まず、Fabric.jsを使うためにライブラリを読み込みます。

<script src="https://cdnjs.cloudflare.com/ajax/libs/fabric.js/2.3.3/fabric.js">

手描きするためのエリアはCanvasで定義します。

  <canvas id="canvas" style="border:solid 1px red" width="300" height="300"></canvas>

 JavaScript内でID指定で参照参照しているため、idは「canvas」から変更できません。

Canvasに描いた図を画像フォーマット(JPEG)にしてBase64変換するJavaScriptの関数をキックするボタン。

<input type="button" id="tobase64btn" onclick="canvas_to_base64()" value="Base64変換" />

および、Canvas内をクリアするボタン

<input type="button" id="clearbtn" onclick="canvas_clear()" value="クリアー" />

 を追加しています。

{% if base64text %}以下の部分が、画像を描いてBase64変換後に、「サブミット」ボタンを押した後に表示する画面。

{% else %}以下の部分が、初期表示です。

とりあえず、初期表示画面のイメージです。

f:id:arakan_no_boku:20191216184617p:plain

 

Canvasを操作するJavaScript

 

上記で読み込んでいるJavaScriptです。

canvas01.js

var canvas = new fabric.Canvas('canvas', {
    isDrawingMode: true
});
fabric.Object.prototype.transparentCorners = false;
canvas.freeDrawingBrush = new fabric['PencilBrush'](canvas);
canvas.freeDrawingBrush.color = "black";
canvas.freeDrawingBrush.width = 18;

function canvas_clear() {
    canvas.clear();
    $("#resultbase64").val('');
}

function canvas_to_base64() {
    $("#resultbase64").val(canvas.toDataURL("image/jpeg"));
}

fabric.Canvasオブジェクトを生成し、isDrawingMode: trueとするだけで、Free Drawingができるようになります。

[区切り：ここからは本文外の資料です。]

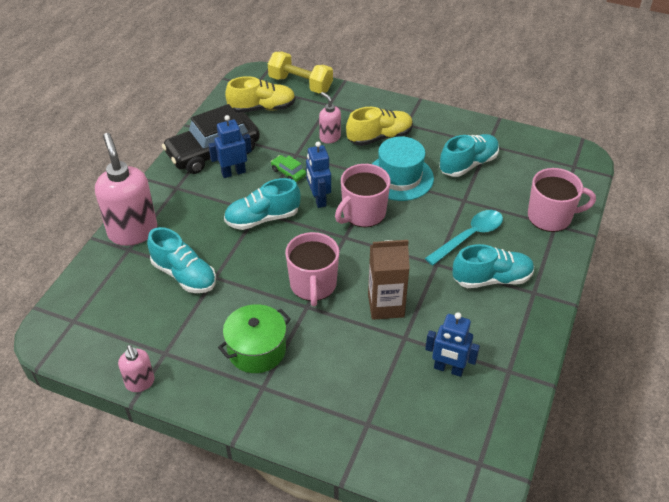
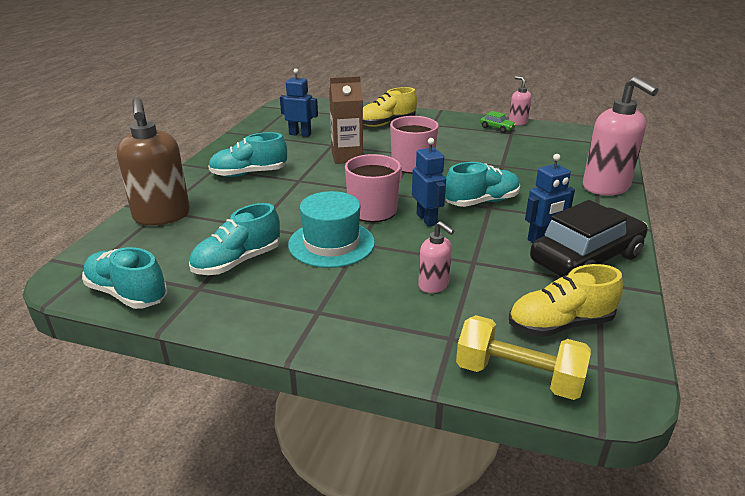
camera: 175 degrees right, 15 degrees down
(184, 275) = (530, 165): turquoise shoe -> turquoise shoe (127, 294)
(256, 350) = (444, 136): green pot -> none
(288, 173) = (473, 242): green car -> green car (497, 128)
(379, 137) = (359, 289): yellow shoe -> yellow shoe (386, 123)
(469, 236) = (260, 198): turquoise spoon -> none
(550, 217) = (162, 216): pink mug -> brown soap dispenser

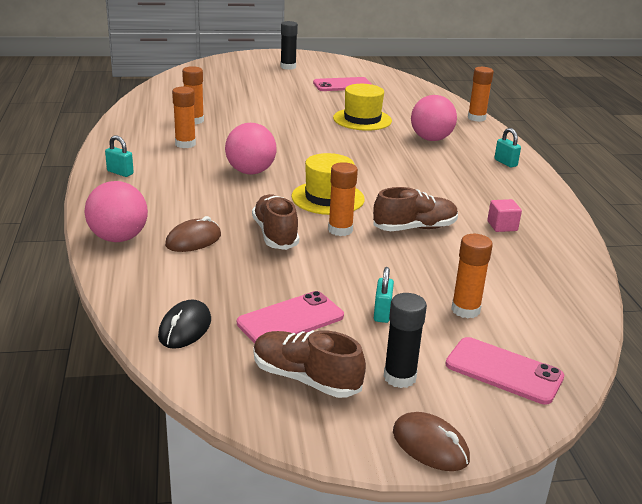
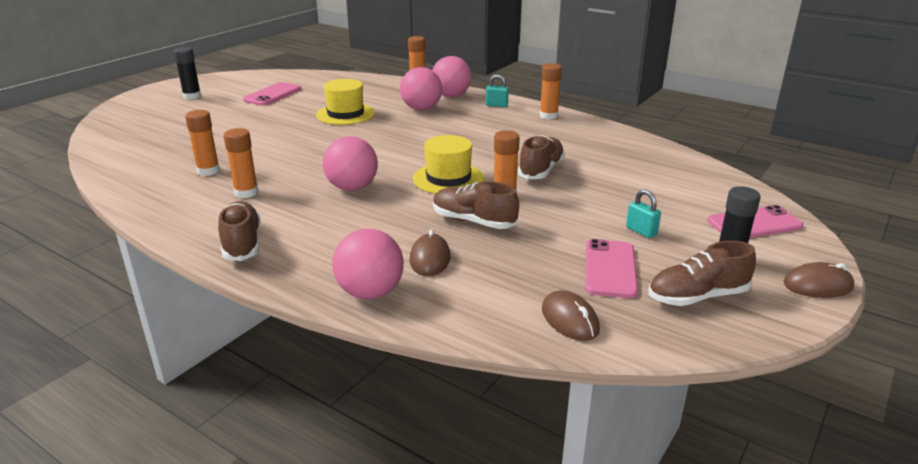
camera: 45 degrees left, 0 degrees up
(120, 172) = (242, 243): turquoise padlock -> brown shoe
(185, 328) = (569, 320): black mouse -> brown mouse
(465, 310) = (669, 203): orange glue stick -> orange glue stick (548, 116)
(482, 139) = (451, 96): none -> pink ball
(502, 226) = (579, 144): pink cube -> none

あとは、ブラシオブジェクトを生成して、色と太さをセットしているだけです。

超簡単です(笑)

HTML5Canvasを使えば、画像をjpegフォーマットにして、Base64形式に変換する処理も「canvas.toDataURL」一発でできます。

もちろん、PNG形式にもできますが、今回はjpegにしました。

 

TextareaにBase64形式テキストをわざわざセットしているわけ

 

入力した画像をJavaScriptで変換しただけでは、djangoのコントローラ側(Pythonプログラム)に渡せないためです。

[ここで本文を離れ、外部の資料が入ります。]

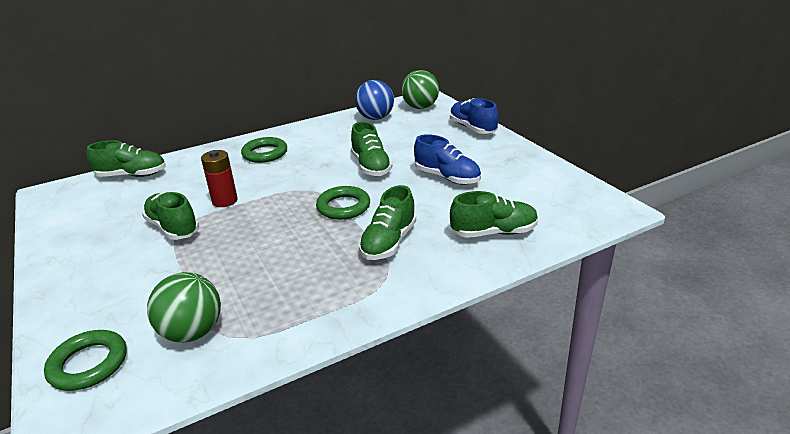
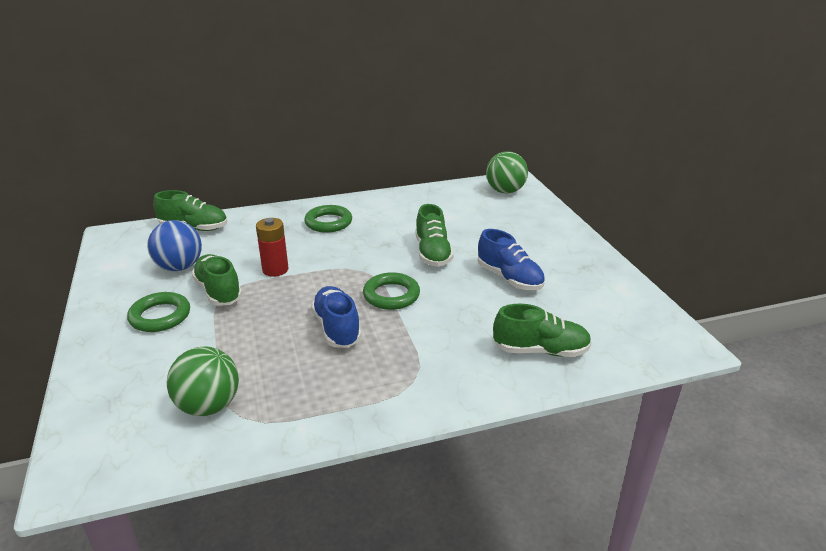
camera: 10 degrees right, 0 degrees up
(88, 364) = (107, 420): green ring -> green ring (160, 316)
(375, 118) = (453, 197): blue ball -> blue ball (179, 267)
(389, 242) = (426, 343): green shoe -> none
(472, 128) = (555, 224): blue shoe -> blue shoe (337, 328)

requestに乗せて、python側で「request.POST["areaone"]」のように受け取るためには、formを使う必要があります。

なので、一旦JavaScriptBase64形式にしたものを、formで定義したtextareaにセットして、Submitボタンでtextareaの内容としてrequestにのせてます。

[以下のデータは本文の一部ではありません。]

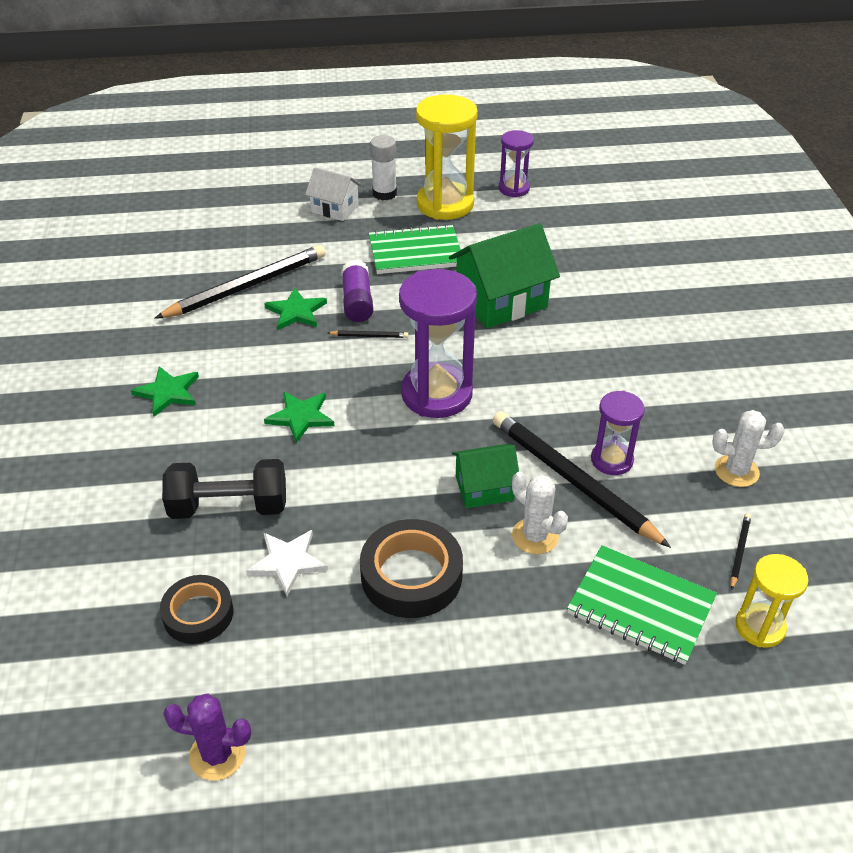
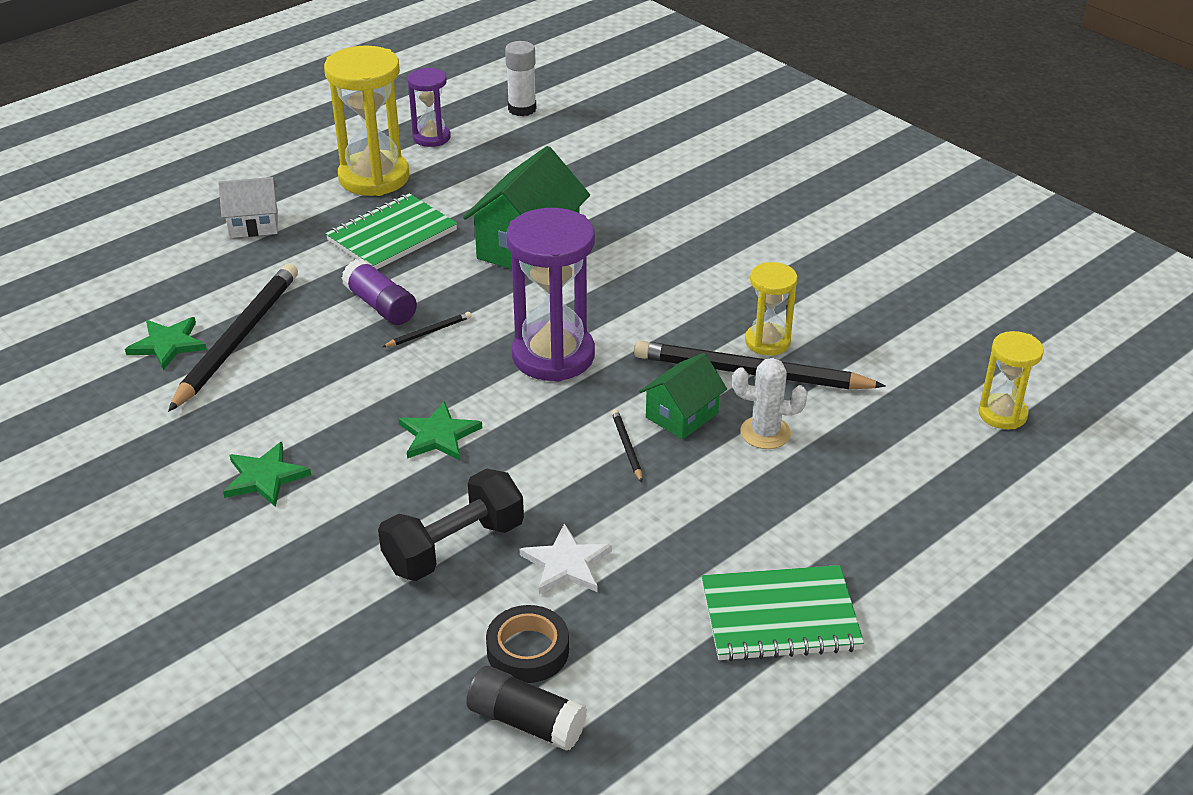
camera: 35 degrees left, 5 degrees down
(144, 668) = (526, 722): none -> black glue stick
(217, 754) = (674, 747): purple cactus -> none
(296, 311) = (323, 341): green star -> green star (168, 344)
(384, 193) = (295, 190): white glue stick -> white glue stick (522, 109)
(411, 575) = (692, 516): black tape -> none
(612, 460) = (767, 342): purple hourglass -> yellow hourglass
(640, 606) = (902, 444): green notebook -> green notebook (780, 617)
(736, 471) = (875, 305): white cactus -> none
(739, 551) = (935, 366): black pencil -> black pencil (627, 447)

今は検証用なので表示して、かつ、わざわざボタン操作で変換しています。

本来は、textareaをHidden(隠しフィールド)にして見えなくする必要があります。

なお。

textareaはdjangoフォームを使っています。

forms.pyに以下のように書いています。

from django import forms


class UserForm(forms.Form):
    areaone = forms.CharField(
        label='',
        widget=forms.Textarea(
            attrs={
                'id': 'resultbase64',
                "rows": 20,
                "cols": 10,
            }
        )
    )

これをHTMLでは以下のようにうけてます。

 {{form.areaone|add_class:"form-control"}} 

 

djangoのコントローラです

 

実行できるように、djangoのviews.pyに以下のように書きます。

from django.shortcuts import render
from . import forms
from django.template.context_processors import csrf


def freedraw(request):
    if request.method == 'POST':
        c = {
            'base64text': request.POST["areaone"],
        }
    else:
        form = forms.UserForm(label_suffix=':')
        c = {'form': form}
        c.update(csrf(request))
    return render(request, 'canvas01.html', c)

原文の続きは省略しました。